VOS TÂCHES:
[1] Répondez à ces questions sur l'article consacré à l'accord entre les banques centrales libyenne et turque :
(a) Quel poste Fathi Bashagha a-t-il occupé au sein du GNA ?
(b) Quel jour les deux banques centrales ont-elles signé le protocole d'accord ?
(c) Quelle institution a publié la déclaration citée à la fin ?
[2] Rédigez la suite de l'article sur l'accord entre les banques centrales libyenne et turque, en reprenant après sa dernière phrase.

TEXTE RETENU:
┌──

La société libyenne craint les conséquences du clivage entre Fathi Bashagha, ancien ministre de l'intérieur du GNA, et Fayez Sarraj, premier ministre de ce gouvernement

Les banques centrales turque et libyenne renforcent leur partenariat avec l'accord économique

PHOTO - Les banques centrales de Libye et de Turquie ont signé lundi un protocole d'accord fixant les conditions de la poursuite de la coopération dans les secteurs économique et financier

L'argent et le pouvoir ont le moyen de faire bouger et de paralyser le monde. Les banques centrales de Libye et de Turquie ont mis en scène ce dicton populaire avec la signature lundi d'un protocole d'accord (MoU) définissant les termes de la coopération dans certains secteurs économiques et financiers. « Les banques mèneront des activités visant à promouvoir les relations économiques bilatérales et à renforcer la coopération financière et le travail commun dans les services de banque centrale entre les deux pays », a souligné une déclaration publiée par l'institution turque.

└──

LIGNES DE DONNÉES:
┌──

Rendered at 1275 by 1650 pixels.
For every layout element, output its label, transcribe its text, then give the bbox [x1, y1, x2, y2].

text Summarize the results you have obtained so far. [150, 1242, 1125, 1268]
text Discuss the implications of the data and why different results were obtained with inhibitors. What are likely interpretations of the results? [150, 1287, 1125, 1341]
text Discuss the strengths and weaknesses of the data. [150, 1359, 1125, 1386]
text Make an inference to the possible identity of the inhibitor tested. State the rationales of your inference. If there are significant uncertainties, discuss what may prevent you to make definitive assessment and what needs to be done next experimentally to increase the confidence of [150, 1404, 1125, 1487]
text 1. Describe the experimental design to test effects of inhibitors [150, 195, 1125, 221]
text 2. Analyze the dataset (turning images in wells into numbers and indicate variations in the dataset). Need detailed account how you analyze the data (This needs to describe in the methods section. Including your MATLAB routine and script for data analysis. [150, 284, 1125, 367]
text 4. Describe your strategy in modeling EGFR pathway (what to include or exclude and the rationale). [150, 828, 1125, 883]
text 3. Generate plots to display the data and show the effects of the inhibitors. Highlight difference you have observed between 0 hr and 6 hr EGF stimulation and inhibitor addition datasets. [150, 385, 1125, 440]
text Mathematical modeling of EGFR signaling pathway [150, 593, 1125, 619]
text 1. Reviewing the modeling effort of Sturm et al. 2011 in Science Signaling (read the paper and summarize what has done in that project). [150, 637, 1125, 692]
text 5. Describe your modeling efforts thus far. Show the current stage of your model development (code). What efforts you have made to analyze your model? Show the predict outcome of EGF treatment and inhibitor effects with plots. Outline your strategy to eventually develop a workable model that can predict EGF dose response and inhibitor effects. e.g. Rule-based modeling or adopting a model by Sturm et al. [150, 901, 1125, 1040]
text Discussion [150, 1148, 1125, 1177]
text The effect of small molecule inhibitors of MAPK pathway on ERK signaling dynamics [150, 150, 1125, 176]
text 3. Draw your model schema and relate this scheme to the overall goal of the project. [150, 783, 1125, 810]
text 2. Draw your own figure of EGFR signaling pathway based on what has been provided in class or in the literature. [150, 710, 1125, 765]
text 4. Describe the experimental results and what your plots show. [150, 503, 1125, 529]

└──

RÉPONSES AUX TÂCHES:
[1]
(a) Il a été ministre de l'intérieur du GNA.
(b) Elles l'ont signé lundi.
(c) C'est l'institution turque qui l'a publiée.

[2]
Le gouverneur de la Banque centrale de Libye, al-Sadiq al-Kabir, a signé cet accord avec la Banque centrale de Turquie, quelques jours après la visite en Turquie de Fathi Bashagha, ancien ministre de l'intérieur du gouvernement d'entente nationale, et de Khaled al-Mishri, chef du Conseil d'État libyen. La séparation entre le premier ministre du Gouvernement d'accord national (GNA, par son acronyme en anglais) et Fathi Bashagha pourrait ouvrir de vieilles blessures au sein de la milice de Tripoli. Sarraj a décidé de limoger le ministre libyen de l'intérieur après que des dizaines de personnes soient descendues dans la rue pour protester contre la situation dans ce pays d'Afrique du Nord, une région dévastée par la guerre depuis 2011. 

Le voyage de Fathi Bashagha au pays du Bosphore a eu lieu au milieu de la crise croissante entre cet homme politique et Sarraj. Le communiqué publié par la Banque centrale de Turquie précise que, dans le cadre de ce protocole d'accord, il est prévu de lancer des activités susceptibles de dynamiser les relations économiques, ainsi que d'améliorer la coopération financière entre les deux pays. Cependant, ce rapprochement entre les deux nations n'a pas convaincu la société libyenne, qui craint les conséquences des différences entre Bachagha et Sarraj.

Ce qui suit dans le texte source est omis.